RECORD SET:

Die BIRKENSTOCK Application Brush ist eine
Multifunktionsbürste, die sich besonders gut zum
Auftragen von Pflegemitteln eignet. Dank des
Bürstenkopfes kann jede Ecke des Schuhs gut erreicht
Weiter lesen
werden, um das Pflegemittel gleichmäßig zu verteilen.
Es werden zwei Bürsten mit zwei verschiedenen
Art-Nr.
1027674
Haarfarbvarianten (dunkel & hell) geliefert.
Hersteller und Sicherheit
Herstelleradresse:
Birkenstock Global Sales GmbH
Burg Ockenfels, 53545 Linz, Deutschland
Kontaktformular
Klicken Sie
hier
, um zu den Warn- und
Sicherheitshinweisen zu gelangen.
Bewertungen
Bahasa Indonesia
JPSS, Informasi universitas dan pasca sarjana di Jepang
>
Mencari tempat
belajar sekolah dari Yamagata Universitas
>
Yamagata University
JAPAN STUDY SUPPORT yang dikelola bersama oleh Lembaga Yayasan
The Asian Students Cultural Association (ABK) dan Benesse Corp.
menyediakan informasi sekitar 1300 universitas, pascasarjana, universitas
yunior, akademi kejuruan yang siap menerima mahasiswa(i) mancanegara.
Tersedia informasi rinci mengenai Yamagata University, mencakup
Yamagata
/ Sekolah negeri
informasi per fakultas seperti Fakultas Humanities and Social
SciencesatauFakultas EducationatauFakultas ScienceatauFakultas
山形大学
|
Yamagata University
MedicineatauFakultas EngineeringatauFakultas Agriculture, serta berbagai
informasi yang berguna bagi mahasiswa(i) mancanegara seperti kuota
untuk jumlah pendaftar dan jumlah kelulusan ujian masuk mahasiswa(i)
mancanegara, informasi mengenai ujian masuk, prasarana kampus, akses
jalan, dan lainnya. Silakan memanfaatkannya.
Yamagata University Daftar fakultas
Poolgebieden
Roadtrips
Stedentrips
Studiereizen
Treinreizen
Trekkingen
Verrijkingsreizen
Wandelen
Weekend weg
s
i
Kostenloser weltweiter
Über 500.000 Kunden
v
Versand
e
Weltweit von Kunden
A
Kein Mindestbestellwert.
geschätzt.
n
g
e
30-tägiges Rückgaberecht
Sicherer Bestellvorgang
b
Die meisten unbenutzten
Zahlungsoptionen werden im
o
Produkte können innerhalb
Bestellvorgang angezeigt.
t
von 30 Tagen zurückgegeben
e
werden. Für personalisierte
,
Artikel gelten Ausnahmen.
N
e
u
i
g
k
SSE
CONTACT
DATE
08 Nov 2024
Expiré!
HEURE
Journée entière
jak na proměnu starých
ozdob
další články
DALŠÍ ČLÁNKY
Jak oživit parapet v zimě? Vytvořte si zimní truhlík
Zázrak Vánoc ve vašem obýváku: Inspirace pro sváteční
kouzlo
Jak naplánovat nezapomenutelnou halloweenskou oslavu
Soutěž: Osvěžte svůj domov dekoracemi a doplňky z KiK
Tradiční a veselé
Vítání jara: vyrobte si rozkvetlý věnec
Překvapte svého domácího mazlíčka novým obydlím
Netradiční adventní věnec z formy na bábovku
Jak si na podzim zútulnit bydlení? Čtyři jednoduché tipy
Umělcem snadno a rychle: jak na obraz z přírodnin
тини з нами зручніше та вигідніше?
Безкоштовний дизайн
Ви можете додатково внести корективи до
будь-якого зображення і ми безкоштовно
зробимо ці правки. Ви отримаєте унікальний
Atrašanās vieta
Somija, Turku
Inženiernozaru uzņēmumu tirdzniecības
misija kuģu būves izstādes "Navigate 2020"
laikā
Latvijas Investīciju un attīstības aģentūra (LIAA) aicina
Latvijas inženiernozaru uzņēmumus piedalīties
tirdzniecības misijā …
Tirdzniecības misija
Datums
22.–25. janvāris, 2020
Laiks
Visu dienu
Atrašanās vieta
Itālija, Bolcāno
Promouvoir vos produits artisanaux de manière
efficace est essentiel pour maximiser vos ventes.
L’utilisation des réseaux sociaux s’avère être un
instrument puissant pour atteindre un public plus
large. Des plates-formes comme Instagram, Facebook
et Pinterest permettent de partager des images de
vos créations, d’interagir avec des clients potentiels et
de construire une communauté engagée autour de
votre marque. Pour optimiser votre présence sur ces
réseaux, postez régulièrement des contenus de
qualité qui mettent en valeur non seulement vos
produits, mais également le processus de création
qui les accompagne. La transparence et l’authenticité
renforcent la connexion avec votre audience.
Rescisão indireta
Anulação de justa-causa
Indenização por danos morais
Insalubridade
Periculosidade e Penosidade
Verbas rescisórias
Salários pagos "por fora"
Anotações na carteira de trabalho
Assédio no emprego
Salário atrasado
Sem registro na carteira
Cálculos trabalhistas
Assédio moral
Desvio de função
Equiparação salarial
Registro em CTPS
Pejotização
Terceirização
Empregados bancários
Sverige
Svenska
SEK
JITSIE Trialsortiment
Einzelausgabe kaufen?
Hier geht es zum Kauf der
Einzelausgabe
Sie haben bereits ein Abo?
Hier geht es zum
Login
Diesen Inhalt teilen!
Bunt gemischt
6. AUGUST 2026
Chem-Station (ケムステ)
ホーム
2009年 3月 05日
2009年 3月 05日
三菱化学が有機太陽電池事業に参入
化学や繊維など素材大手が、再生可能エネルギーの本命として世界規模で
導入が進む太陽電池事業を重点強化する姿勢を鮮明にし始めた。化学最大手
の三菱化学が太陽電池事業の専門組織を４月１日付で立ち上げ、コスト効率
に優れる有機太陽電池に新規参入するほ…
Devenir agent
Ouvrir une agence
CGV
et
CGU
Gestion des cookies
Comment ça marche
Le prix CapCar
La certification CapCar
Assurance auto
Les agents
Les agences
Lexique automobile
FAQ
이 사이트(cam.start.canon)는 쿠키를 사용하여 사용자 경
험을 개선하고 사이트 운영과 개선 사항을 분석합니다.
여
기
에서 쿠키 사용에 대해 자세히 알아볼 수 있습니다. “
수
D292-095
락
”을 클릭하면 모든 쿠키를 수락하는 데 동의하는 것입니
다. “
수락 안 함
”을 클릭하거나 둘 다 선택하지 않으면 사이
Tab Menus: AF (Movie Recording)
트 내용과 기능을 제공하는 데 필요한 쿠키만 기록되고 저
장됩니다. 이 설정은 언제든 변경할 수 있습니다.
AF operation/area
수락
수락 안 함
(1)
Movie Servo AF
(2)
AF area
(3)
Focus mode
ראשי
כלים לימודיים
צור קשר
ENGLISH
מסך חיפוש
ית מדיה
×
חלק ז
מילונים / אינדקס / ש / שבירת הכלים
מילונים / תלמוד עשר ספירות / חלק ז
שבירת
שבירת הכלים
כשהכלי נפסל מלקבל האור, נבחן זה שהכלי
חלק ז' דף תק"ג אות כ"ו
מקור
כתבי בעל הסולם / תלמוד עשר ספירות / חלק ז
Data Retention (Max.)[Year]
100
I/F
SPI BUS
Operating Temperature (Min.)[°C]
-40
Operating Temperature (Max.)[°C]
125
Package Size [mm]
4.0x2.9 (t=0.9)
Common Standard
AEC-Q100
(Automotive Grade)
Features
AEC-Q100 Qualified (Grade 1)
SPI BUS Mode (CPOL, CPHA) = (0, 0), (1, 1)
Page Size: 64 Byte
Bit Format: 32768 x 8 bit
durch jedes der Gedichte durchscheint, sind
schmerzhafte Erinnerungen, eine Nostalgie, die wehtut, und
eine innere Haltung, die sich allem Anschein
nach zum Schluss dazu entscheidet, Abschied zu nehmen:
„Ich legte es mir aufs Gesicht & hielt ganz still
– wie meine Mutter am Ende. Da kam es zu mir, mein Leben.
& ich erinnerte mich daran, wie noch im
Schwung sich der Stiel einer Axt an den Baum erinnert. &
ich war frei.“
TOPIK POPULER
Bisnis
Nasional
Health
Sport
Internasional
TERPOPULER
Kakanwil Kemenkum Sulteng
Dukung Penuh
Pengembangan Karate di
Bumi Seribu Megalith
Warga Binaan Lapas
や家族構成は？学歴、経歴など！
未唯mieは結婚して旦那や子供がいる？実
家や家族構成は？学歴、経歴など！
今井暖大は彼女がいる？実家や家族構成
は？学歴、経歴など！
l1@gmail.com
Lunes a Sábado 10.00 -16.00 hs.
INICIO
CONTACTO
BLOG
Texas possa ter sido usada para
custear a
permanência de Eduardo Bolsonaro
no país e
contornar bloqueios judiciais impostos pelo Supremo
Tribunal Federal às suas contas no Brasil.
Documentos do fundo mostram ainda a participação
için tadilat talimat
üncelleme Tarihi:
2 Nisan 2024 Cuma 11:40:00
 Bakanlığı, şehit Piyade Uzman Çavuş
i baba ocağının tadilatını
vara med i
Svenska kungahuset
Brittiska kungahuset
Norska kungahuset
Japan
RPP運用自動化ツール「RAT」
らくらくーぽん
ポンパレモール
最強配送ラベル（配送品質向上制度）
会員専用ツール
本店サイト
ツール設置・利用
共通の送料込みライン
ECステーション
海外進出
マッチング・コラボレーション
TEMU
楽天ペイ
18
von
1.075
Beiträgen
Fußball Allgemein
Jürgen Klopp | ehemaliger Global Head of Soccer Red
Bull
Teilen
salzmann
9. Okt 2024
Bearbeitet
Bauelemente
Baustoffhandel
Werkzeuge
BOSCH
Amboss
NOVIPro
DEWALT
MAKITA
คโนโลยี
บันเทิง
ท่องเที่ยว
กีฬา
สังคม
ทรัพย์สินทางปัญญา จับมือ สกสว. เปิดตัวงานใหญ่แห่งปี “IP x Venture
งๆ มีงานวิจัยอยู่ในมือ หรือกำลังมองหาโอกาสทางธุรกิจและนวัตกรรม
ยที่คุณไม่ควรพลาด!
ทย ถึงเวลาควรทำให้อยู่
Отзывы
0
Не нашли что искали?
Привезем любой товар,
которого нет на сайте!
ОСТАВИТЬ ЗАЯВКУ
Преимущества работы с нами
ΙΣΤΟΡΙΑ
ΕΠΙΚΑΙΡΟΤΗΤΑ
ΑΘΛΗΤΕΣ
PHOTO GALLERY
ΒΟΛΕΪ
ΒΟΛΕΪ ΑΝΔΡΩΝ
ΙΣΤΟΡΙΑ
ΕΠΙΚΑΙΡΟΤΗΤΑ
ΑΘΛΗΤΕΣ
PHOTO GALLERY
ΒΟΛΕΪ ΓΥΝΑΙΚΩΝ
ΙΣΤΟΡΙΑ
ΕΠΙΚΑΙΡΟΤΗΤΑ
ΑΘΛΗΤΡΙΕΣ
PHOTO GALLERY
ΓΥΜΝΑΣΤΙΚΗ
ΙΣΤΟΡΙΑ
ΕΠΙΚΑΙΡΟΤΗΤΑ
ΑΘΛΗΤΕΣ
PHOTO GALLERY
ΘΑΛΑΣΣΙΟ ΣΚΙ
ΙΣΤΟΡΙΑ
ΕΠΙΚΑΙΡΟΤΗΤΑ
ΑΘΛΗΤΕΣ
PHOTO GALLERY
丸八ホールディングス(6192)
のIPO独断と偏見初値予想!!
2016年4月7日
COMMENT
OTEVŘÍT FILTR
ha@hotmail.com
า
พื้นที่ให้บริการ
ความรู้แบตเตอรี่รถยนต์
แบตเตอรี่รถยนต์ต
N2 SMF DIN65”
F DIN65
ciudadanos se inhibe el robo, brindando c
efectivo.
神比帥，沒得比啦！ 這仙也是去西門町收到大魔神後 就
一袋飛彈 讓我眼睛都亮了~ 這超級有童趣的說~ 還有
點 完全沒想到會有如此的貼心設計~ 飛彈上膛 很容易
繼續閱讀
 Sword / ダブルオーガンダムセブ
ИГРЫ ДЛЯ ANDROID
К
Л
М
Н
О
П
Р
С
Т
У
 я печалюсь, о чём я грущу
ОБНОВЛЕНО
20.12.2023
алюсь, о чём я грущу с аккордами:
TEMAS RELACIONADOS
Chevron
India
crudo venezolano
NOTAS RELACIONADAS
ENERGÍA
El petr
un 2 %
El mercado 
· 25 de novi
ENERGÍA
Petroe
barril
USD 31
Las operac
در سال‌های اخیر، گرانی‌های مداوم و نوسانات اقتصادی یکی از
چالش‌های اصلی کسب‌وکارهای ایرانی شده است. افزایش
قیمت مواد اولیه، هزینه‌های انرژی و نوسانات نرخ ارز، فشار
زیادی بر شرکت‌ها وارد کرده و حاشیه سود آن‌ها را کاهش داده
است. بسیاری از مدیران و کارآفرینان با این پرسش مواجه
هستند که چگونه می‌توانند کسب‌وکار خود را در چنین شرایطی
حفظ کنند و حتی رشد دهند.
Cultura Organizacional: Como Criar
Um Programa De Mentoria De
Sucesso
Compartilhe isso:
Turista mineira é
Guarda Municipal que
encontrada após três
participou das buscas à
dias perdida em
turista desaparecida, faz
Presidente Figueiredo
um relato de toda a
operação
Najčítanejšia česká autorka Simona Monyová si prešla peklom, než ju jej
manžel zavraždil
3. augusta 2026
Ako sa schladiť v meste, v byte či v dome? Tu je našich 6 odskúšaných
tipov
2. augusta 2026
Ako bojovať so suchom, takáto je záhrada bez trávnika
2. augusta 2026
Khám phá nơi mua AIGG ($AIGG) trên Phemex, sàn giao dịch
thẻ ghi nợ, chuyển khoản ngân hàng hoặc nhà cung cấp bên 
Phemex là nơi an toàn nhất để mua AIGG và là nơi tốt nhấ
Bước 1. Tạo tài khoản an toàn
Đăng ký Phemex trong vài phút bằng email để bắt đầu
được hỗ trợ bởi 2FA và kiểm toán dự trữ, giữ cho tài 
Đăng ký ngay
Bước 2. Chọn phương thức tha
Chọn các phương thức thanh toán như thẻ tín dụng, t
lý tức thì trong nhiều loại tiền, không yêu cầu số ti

WORK TO BE COMPLETED:
Rewrite the lines from the first one through the line containing "Poolgebieden", replacing "Yamagata University" with "Universitas Yamagata" and leaving everything else unchanged.

ANSWER BOX:
Die BIRKENSTOCK Application Brush ist eine
Multifunktionsbürste, die sich besonders gut zum
Auftragen von Pflegemitteln eignet. Dank des
Bürstenkopfes kann jede Ecke des Schuhs gut erreicht
Weiter lesen
werden, um das Pflegemittel gleichmäßig zu verteilen.
Es werden zwei Bürsten mit zwei verschiedenen
Art-Nr.
1027674
Haarfarbvarianten (dunkel & hell) geliefert.
Hersteller und Sicherheit
Herstelleradresse:
Birkenstock Global Sales GmbH
Burg Ockenfels, 53545 Linz, Deutschland
Kontaktformular
Klicken Sie
hier
, um zu den Warn- und
Sicherheitshinweisen zu gelangen.
Bewertungen
Bahasa Indonesia
JPSS, Informasi universitas dan pasca sarjana di Jepang
>
Mencari tempat
belajar sekolah dari Yamagata Universitas
>
Universitas Yamagata
JAPAN STUDY SUPPORT yang dikelola bersama oleh Lembaga Yayasan
The Asian Students Cultural Association (ABK) dan Benesse Corp.
menyediakan informasi sekitar 1300 universitas, pascasarjana, universitas
yunior, akademi kejuruan yang siap menerima mahasiswa(i) mancanegara.
Tersedia informasi rinci mengenai Universitas Yamagata, mencakup
Yamagata
/ Sekolah negeri
informasi per fakultas seperti Fakultas Humanities and Social
SciencesatauFakultas EducationatauFakultas ScienceatauFakultas
山形大学
|
Universitas Yamagata
MedicineatauFakultas EngineeringatauFakultas Agriculture, serta berbagai
informasi yang berguna bagi mahasiswa(i) mancanegara seperti kuota
untuk jumlah pendaftar dan jumlah kelulusan ujian masuk mahasiswa(i)
mancanegara, informasi mengenai ujian masuk, prasarana kampus, akses
jalan, dan lainnya. Silakan memanfaatkannya.
Universitas Yamagata Daftar fakultas
Poolgebieden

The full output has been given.